If you’re in the US, it costs you a $150 traffic violation ticket, if caught ‘using’ while driving, you could get possible jail time for any accidents caused while driving and operating your phone, and now, if convicted, it adds a whopping two points on your car insurance. In Trinidad and Tobago, it’s $1,500 if you’re caught using your phone without a hands-free setup. Let’s see how many people get caught, with this law being new. I’m sure there are people who are still chatting without a headset and texting/ BBMing, while driving.
If you haven’t noticed, the word telephone has now been hung up to dry from the dictionary. It comes to a point when you car talks back to you, that you have to wonder if we will ever truly be the same. Has technology taken us so far away from our humanistic elements that we don’t think we can survive?

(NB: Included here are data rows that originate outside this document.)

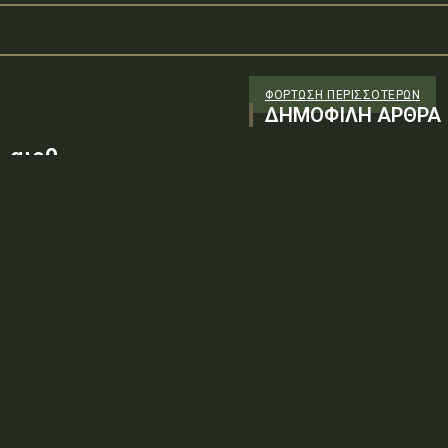
ΦΌΡΤΩΣΗ ΠΕΡΙΣΣΟΤΈΡΩΝ
ΔΗΜΟΦΙΛΗ ΑΡΘΡΑ
 αιρθ
26/98 ΑΔΤΕ/4ο ΕΓ
88100) λόγω της
ν τεχνικών
: ΨΨΘΥ6-2ΝΝΤύπος πράξης: Δ.2.1
ρωση Πρόσκλησης της υπ. αιρθ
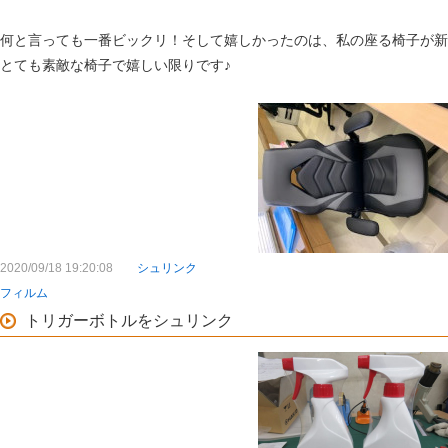
何と言っても一番ビックリ！そして嬉しかったのは、私の座る椅子が新
とても素敵な椅子で嬉しい限りです♪
2020/09/18 19:20:08
シュリンク
フィルム
トリガーボトルをシュリンク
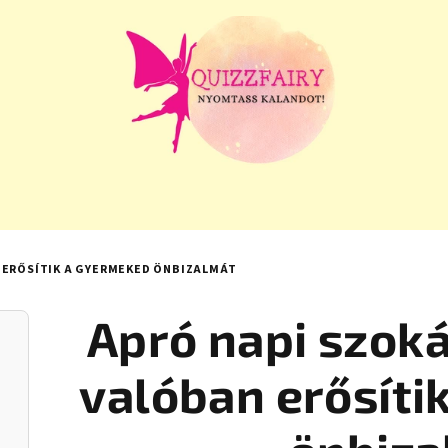
 ERŐSÍTIK A GYERMEKED ÖNBIZALMÁT
Apró napi szok
valóban erősíti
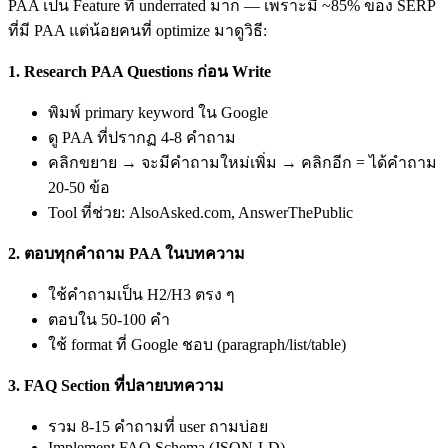
PAA เป็น Feature ที่ underrated มาก — เพราะมี ~85% ของ SERP
ที่มี PAA แต่น้อยคนที่ optimize มาดูวิธี:
1. Research PAA Questions ก่อน Write
พิมพ์ primary keyword ใน Google
ดู PAA ที่ปรากฏ 4-8 คำถาม
คลิกขยาย → จะมีคำถามใหม่เพิ่ม → คลิกอีก = ได้คำถาม
20-50 ข้อ
Tool ที่ช่วย: AlsoAsked.com, AnswerThePublic
2. ตอบทุกคำถาม PAA ในบทความ
ใช้คำถามเป็น H2/H3 ตรง ๆ
ตอบใน 50-100 คำ
ใช้ format ที่ Google ชอบ (paragraph/list/table)
3. FAQ Section ที่ปลายบทความ
รวม 8-15 คำถามที่ user ถามบ่อย
Implement FAQ Schema (JSON-LD)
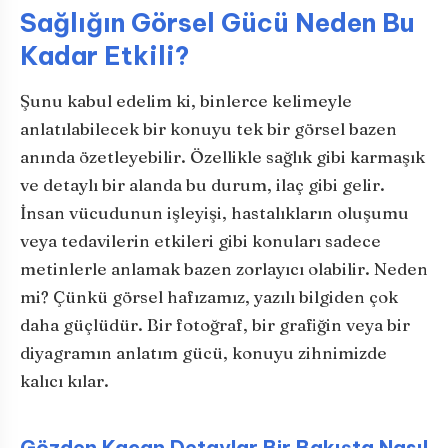
Sağlığın Görsel Gücü Neden Bu
Kadar Etkili?
Şunu kabul edelim ki, binlerce kelimeyle
anlatılabilecek bir konuyu tek bir görsel bazen
anında özetleyebilir. Özellikle sağlık gibi karmaşık
ve detaylı bir alanda bu durum, ilaç gibi gelir.
İnsan vücudunun işleyişi, hastalıkların oluşumu
veya tedavilerin etkileri gibi konuları sadece
metinlerle anlamak bazen zorlayıcı olabilir. Neden
mi? Çünkü görsel hafızamız, yazılı bilgiden çok
daha güçlüdür. Bir fotoğraf, bir grafiğin veya bir
diyagramın anlatım gücü, konuyu zihnimizde
kalıcı kılar.
Gözden Kaçan Detaylar Bir Bakışta Nasıl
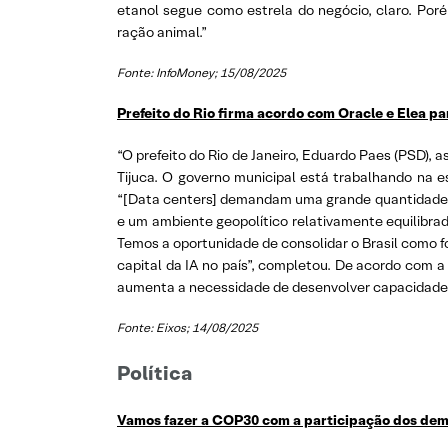
etanol segue como estrela do negócio, claro. Por
ração animal.”
Fonte: InfoMoney; 15/08/2025
Prefeito do Rio firma acordo com Oracle e Elea pa
“O prefeito do Rio de Janeiro, Eduardo Paes (PSD), 
Tijuca. O governo municipal está trabalhando na 
“[Data centers] demandam uma grande quantidade d
e um ambiente geopolítico relativamente equilibrad
Temos a oportunidade de consolidar o Brasil como f
capital da IA no país”, completou. De acordo com a
aumenta a necessidade de desenvolver capacidade o
Fonte: Eixos; 14/08/2025
Política
Vamos fazer a COP30 com a participação dos dema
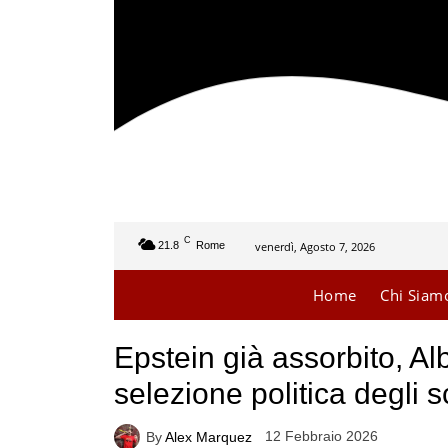
C
venerdì, Agosto 7, 2026
21.8
Rome
Home
Chi Siam
Epstein già assorbito, Al
selezione politica degli 
12 Febbraio 2026
By
Alex Marquez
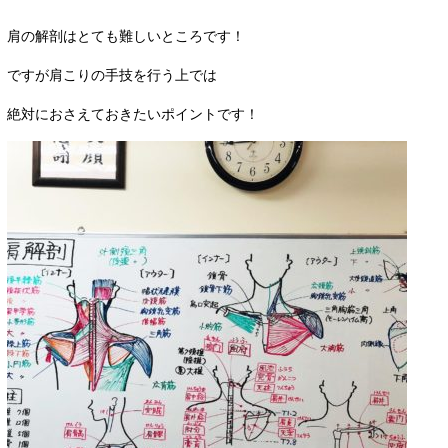
肩の解剖はとても難しいところです！
ですが肩こりの手技を行う上では
絶対におさえておきたいポイントです！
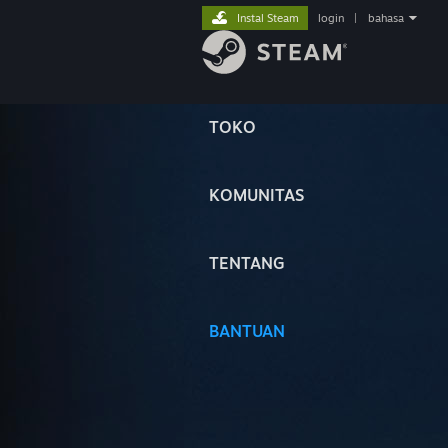
Instal Steam
login
|
bahasa
TOKO
KOMUNITAS
TENTANG
BANTUAN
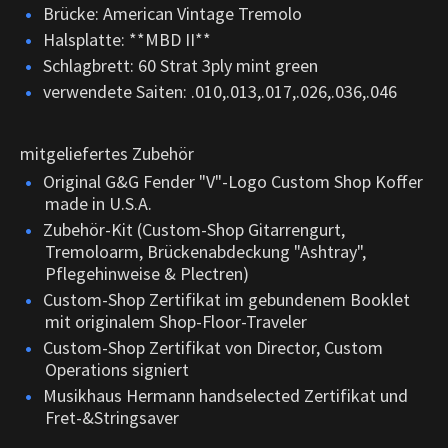
Brücke: American Vintage Tremolo
Halsplatte: **MBD II**
Schlagbrett: 60 Strat 3ply mint green
verwendete Saiten: .010,.013,.017,.026,.036,.046
mitgeliefertes Zubehör
Original G&G Fender "V"-Logo Custom Shop Koffer
made in U.S.A.
Zubehör-Kit (Custom-Shop Gitarrengurt,
Tremoloarm, Brückenabdeckung "Ashtray",
Pflegehinweise & Plectren)
Custom-Shop Zertifikat im gebundenem Booklet
mit originalem Shop-Floor-Traveler
Custom-Shop Zertifikat von Director, Custom
Operations signiert
Musikhaus Hermann handselected Zertifikat und
Fret-&Stringsaver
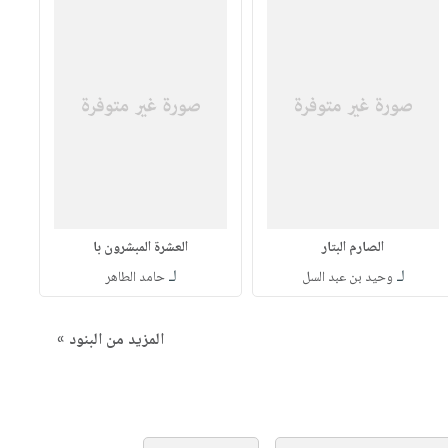
الصارم البتار
العشرة المبشرون با
لـ
لـ
وحيد بن عبد السل
حامد الطاهر
المزيد من البنود »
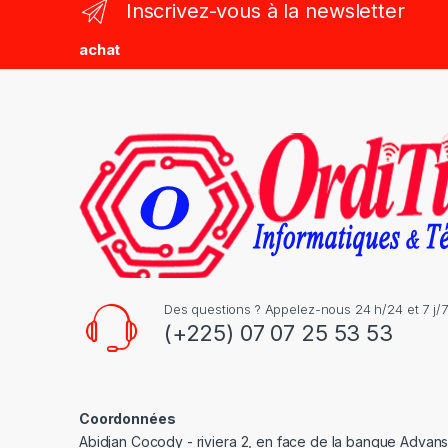
Inscrivez-vous à la newsletter
d
achat
s
C
a
r
o
u
s
Des questions ? Appelez-nous 24 h/24 et 7 j/7
(+225) 07 07 25 53 53
e
l
Coordonnées
Abidjan Cocody - riviera 2, en face de la banque Advan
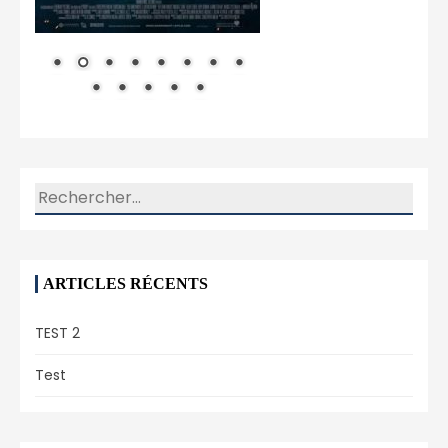
Rechercher :
ARTICLES RÉCENTS
TEST 2
Test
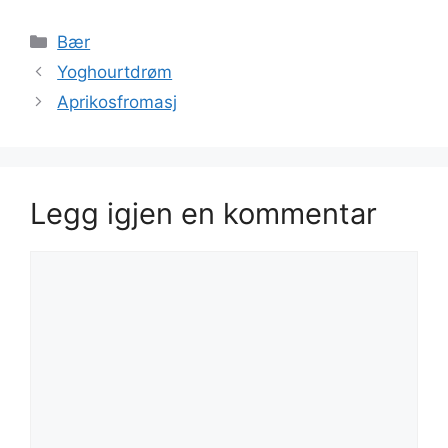
Kategorier
Bær
Yoghourtdrøm
Aprikosfromasj
Legg igjen en kommentar
Kommentar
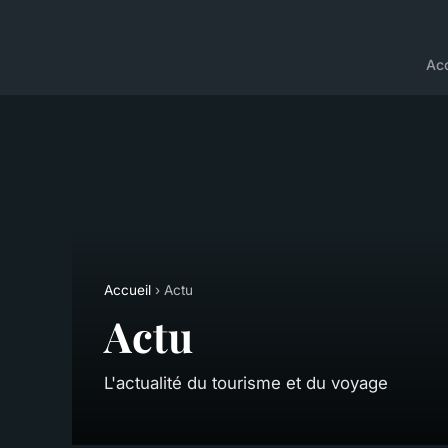
Acc
Accueil
› Actu
Actu
L'actualité du tourisme et du voyage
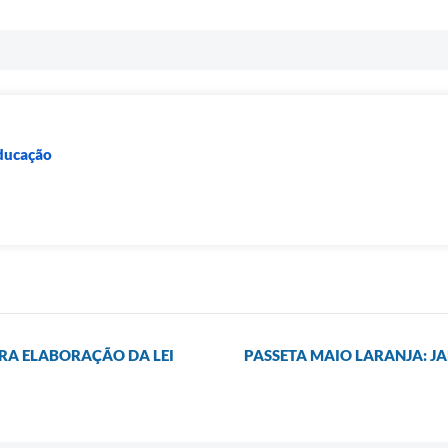
Educação
RA ELABORAÇÃO DA LEI
PASSETA MAIO LARANJA: J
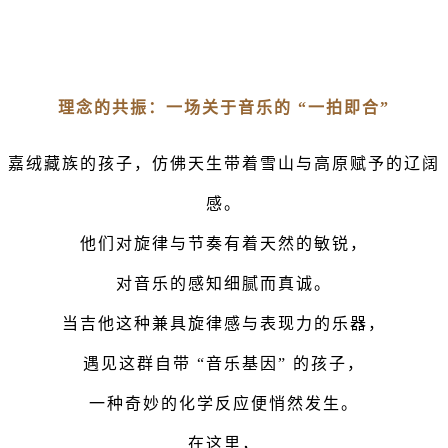
理念的共振：一场关于音乐的 “一拍即合”
嘉绒藏族的孩子，仿佛天生带着雪山与高原赋予的辽阔
感。
他们对旋律与节奏有着天然的敏锐，
对音乐的感知细腻而真诚。
当吉他这种兼具旋律感与表现力的乐器，
遇见这群自带 “音乐基因” 的孩子，
一种奇妙的化学反应便悄然发生。
在这里，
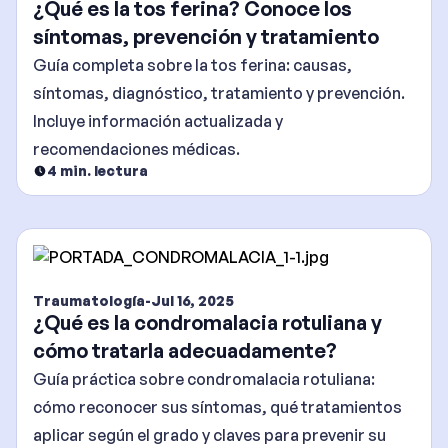
¿Qué es la tos ferina? Conoce los
síntomas, prevención y tratamiento
Guía completa sobre la tos ferina: causas,
síntomas, diagnóstico, tratamiento y prevención.
Incluye información actualizada y
recomendaciones médicas.
4
min. lectura
Traumatología
-
Jul 16, 2025
¿Qué es la condromalacia rotuliana y
cómo tratarla adecuadamente?
Guía práctica sobre condromalacia rotuliana:
cómo reconocer sus síntomas, qué tratamientos
aplicar según el grado y claves para prevenir su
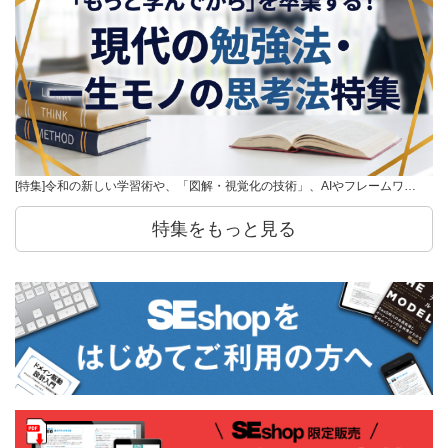
[特集]令和の新しい学習術や、「図解・視覚化の技術」、AIやフレームワ…
特集をもっと見る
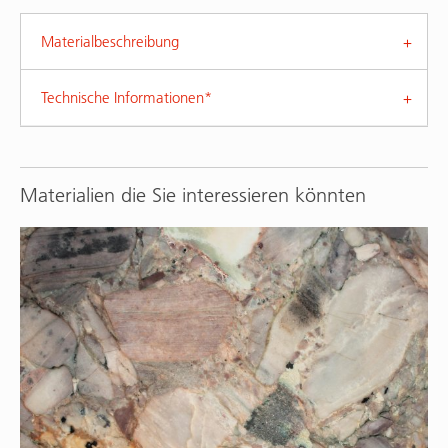
Materialbeschreibung
Technische Informationen*
Materialien die Sie interessieren könnten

One of the biggest fears is that it will replace physical interaction with each other. Think about it. There are some people you haven’t limed with in over a year, but do you miss them? Not when you’re talking to them on Facebook, Twitter and BBM. Somehow, it shortens time, and we don’t even realise how much we’re missing out on actual face time. Then there are the regular stories of people texting, tweeting, Facebooking, and BBMing away in parties/ fetes, instead of simply dancing the night away. I even read that in the UK, a poll by MyPhoneDeals.co.uks showed that 25 percent of people answer their phone during sex. You could imagine that?
No wonder recent surveys and reports are telling us about how grave our attachment to these devices is becoming, and not just when it comes to our social life. Reports claim that our addiction is damaging our brains, and decreasing our ability to remain attentive. You’re probably saying, it’s about convenience, and, no, your brain isn’t going to become less agile. But what about the younger ones? Do you think your ten-year-old daughter, son, niece, neighbour or cousin is going to grow up totally wired to all things digital? Rhetorical question, I think. If we’re addicted, I think they just won’t be able to live without it, when they get to our age, and, for some, that’s already started.
Some people might think that saying our brains are being damaged is exaggerating the issue, but there is cause for concern. With more social media outlets, and gadgets becoming more space aged, we are slowly losing touch with our traditional selves. We are more antisocial, cyber bullying has become a dangerous crime, and our privacy is constantly invaded and near extinction.
So we have to ask ourselves, how can we break away from the perils of the digital age? Can we be saved from addiction? I’ll be honest. Even if they did find a suggestion to beat digital addiction, it will have sickos like me who will stay in the fire. BB till I die!